Managing director Chris Conner says the firm pays for, owns and maintains the array, and the school agrees to buy the electricity it produces at a discount to its normal retail power price.

“What we do is pretty simple,” Conner said. “COG Power will install our arrays on client sites at no cost to them, so there’s no [captital expenditure], and then we sell them discounted electricity over the course of a 25-year contract.”

Conner said he and his father-in-law, Dr Rod Carr, the former chairperson of the Climate Change Commission and a former University of Canterbury vice-chancellor, are among the shareholders behind the business, which was spun out of a central Christchurch property development company that built mixed-use projects on Lichfield St before the family turned its focus to energy.

Under the deal, whenever Hornby is using power and the sun is shining, it must take COG’s solar power first, then top up from its normal retailer. If, for example, the school uses 1000 units in a period and the panels generate 500, 500 units will come from the roof and 500 from the grid.

Dr Rod Carr, former Climate Change Commission chair, is among the shareholders behind COG Power.
Dr Rod Carr, former Climate Change Commission chair, is among the shareholders behind COG Power.

Conner said the company is a straight commercial operator, not a charity.

“This is an entirely commercial solution, a for-profit company. It’s not a charity or anything. We don’t take any subsidies, we don’t take any grants. We set out to put a market solution into solving the energy transition, and this is one way of doing that.”

He said solar now generates electricity so cheaply that COG can fund large arrays, sell schools power at a lower rate than the grid, and still make a margin.

For schools, though, the “savings” do not show up as a smaller power bill.

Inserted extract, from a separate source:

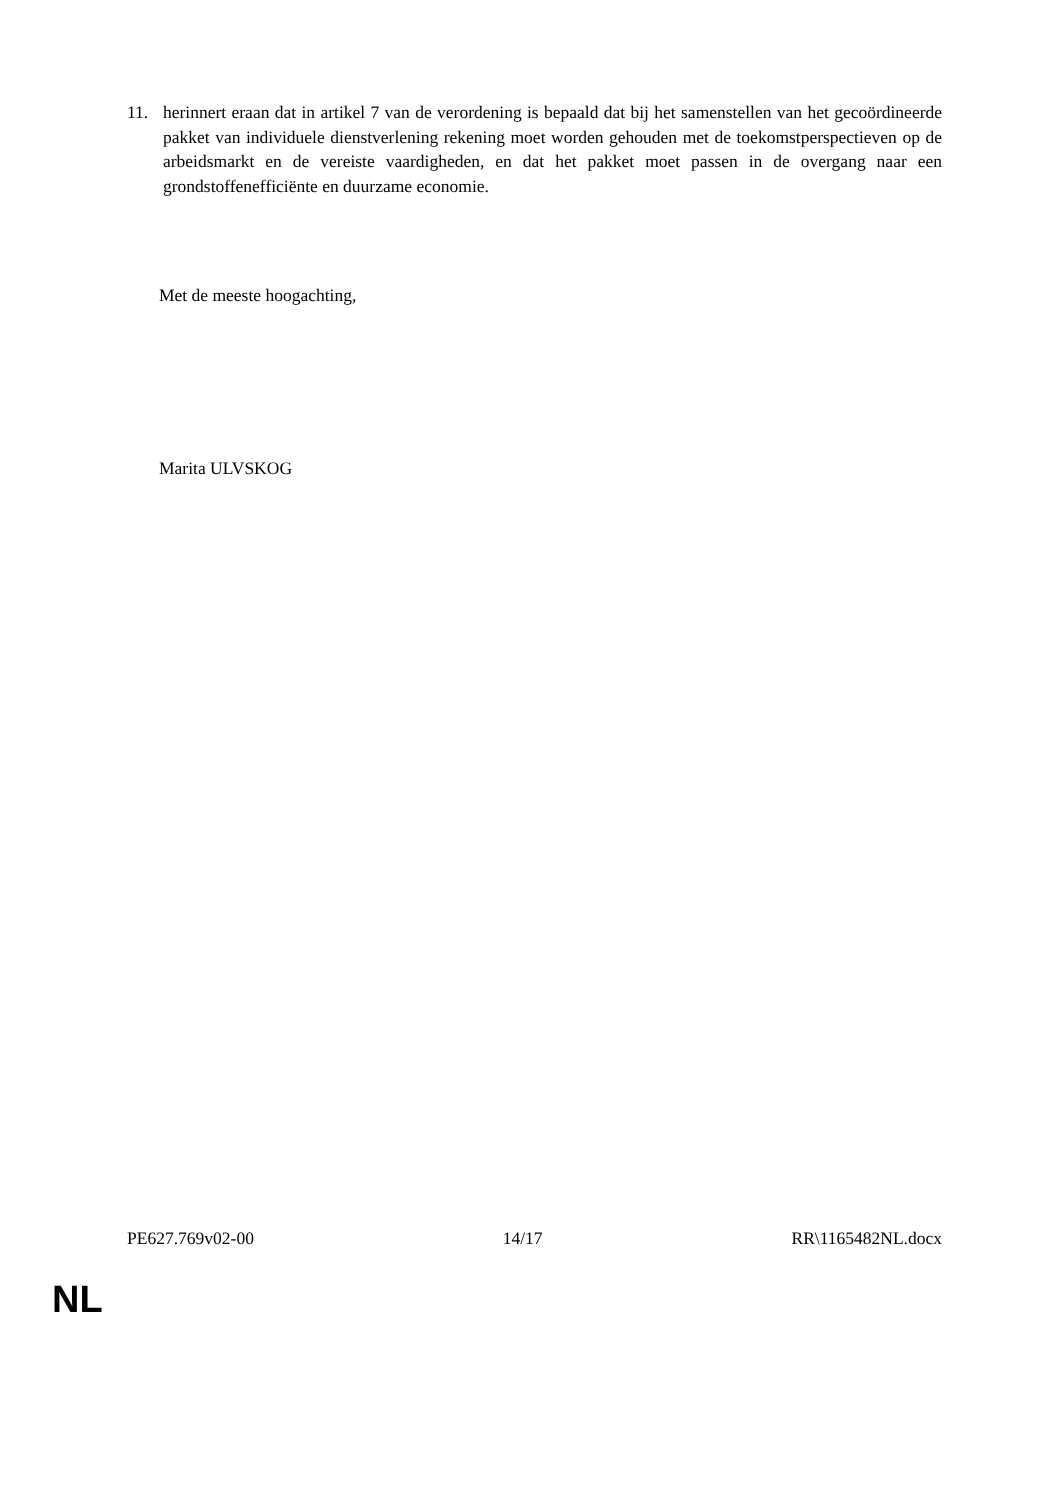11. herinnert eraan dat in artikel 7 van de verordening is bepaald dat bij het samenstellen van het gecoördineerde pakket van individuele dienstverlening rekening moet worden gehouden met de toekomstperspectieven op de arbeidsmarkt en de vereiste vaardigheden, en dat het pakket moet passen in de overgang naar een grondstoffenefficiënte en duurzame economie.
Met de meeste hoogachting,
Marita ULVSKOG
PE627.769v02-00 14/17 RR\1165482NL.docx
NL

Conner said when a school cuts its electricity spend, the Ministry of Education tends to reduce its utilities budget at the next review. That means less money in the board’s bank account, even if New Zealand Inc benefits overall.

To get around that, COG structures its school offer differently.

Instead of giving schools a visible 10% discount on each bill, it calculates what the discount would have been, parks that amount in a separate pot, then pays it back as a donation at the end of the year.

“Hornby will probably be more like 10 to 12 grand, but it depends how much they end up using,” Conner said.

“A $10,000 annual donation might be a rounding error to a large corporate, but for a school it can pay for the right teacher aide in the right classroom at the right time, and that can have an outsized impact,” he said at the launch.

Schools still receive two power bills – one from their normal retailer and one from COG – and any surplus solar in the holidays is simply sold back into the wholesale market.

COG Power managing director Chris Conner says the Hornby High project should deliver a $10,000 to $12,000 annual donation to the school.
COG Power managing director Chris Conner says the Hornby High project should deliver a $10,000 to $12,000 annual donation to the school.

COG already has six school arrays operating and two more signed, alongside community and council clients such as the former YMCA Bishopdale, now The Kind Foundation, and a district council pool. The company looks for large roofs with heavy daytime usage where it delivers most value.

The Hornby array is forecast to cut the school’s emissions by about 18 tonnes of CO₂-equivalent a year over 25 years – roughly the annual energy footprint of three New Zealanders, Conner said.

If the model proves itself on schools it could be rolled out across tens of thousands of suitable roofs, Conner added, from government offices to factories, using the existing hydro lakes as a “national battery” by dialling back dam output when rooftop solar is peaking.

Looking ahead, he wants the network of school arrays to double as a resilience asset.

Over the next five to seven years, COG hopes to start pairing rooftop solar with batteries at between 20 and 50 schools, turning them into civil defence hubs that can keep lights, heating and communications running after floods or earthquakes..

“If people can go to these schools and they have power, I’ll feel like that’s our little contribution to New Zealand Inc,” he said.